配布資料は参加者の理解を鈍らせる

 最初の理由は、参加者の理解度を高める上で、資料事前配布はむしろ邪魔になるからだ。

(1)認知のコントロール

 一般的には資料を事前配布した方が予習できるからより理解が深まると考えがちだが、それは少し違う。そもそも忙しい現代に事前に資料を読み込んで予習してくる人は極めて少数派だろう。仮に資料を読んだとしても、さっと読んだだけではわからないことが多いだろう。というのも、良い講演資料ほどシンプルにできていて、講師の話をより理解しやすくするために画面が作られているからだ。
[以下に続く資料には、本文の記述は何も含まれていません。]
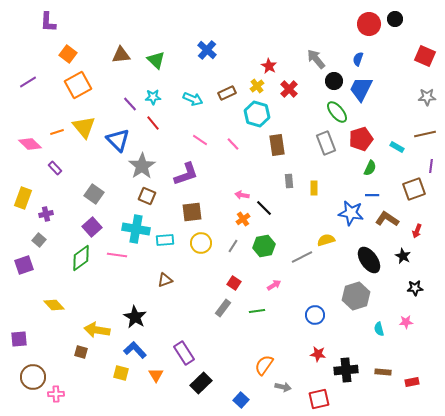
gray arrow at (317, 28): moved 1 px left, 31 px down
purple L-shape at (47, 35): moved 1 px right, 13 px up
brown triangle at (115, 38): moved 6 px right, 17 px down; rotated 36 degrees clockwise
 それにセミナーが始まるときに資料を配られたら、どうしてもそちらを見てしまうのではないだろうか?実はここに大きな落とし穴が潜んでいる。

 例えば、あなたが本を読んでいるとき、面白い本やわかりやすい本なら読むスピードはどんどん上がるだろう。ところがちょっと難しい箇所が出てきたりすると、読むスピードは遅くなるはずだ。さらに難しくなると同じ箇所を読み返したりする。このように人間は誰もが自分の理解度に合わせて読むスピードや読み方を変える。

 これは「認知のコントロール」と呼ばれる現象だ。人間が自習するときには自分自身でこの「認知のコントロール」を無意識のうちに行っている。

 ではセミナーに参加している人はどうだろう?認知のコントロールをするのは講師の役割である。参加している人たちの雰囲気や表情を見て、「少し難しいかな?」と思った場所は繰り返して説明するとか、もっとかみ砕いて説明するといった具合にだ。

 ところがセミナー開始と同時に資料を配ってしまうと、人間の心理としては「どんな資料になっているのだろう?」と思って先に先に資料をめくって見てしまう。その間は講師の話は聞いていないので、重要な部分を聞き逃してしまうかもしれない。

 セミナーにおいて講師の役割は大きい。全体の構造のバランスを考えたり、その場の空気に合わせて途中で緩急自在に展開したり、あるいはサプライズやユーモアも時折織り込んでいくことが必要になる。ところが資料配布してしまうと、そういう全ての工夫がぶち壊しになる恐れもあるのだ。

 そもそもセミナーや講演というのはエンターテインメントの要素の強いものである。言わば「知的エンターテインメント」なのだから、事前にネタバレしてしまって面白いわけがない。セミナーに対する理解度を高めるために参加者の認知のコントロールを行うためには、事前配布は不要なのである。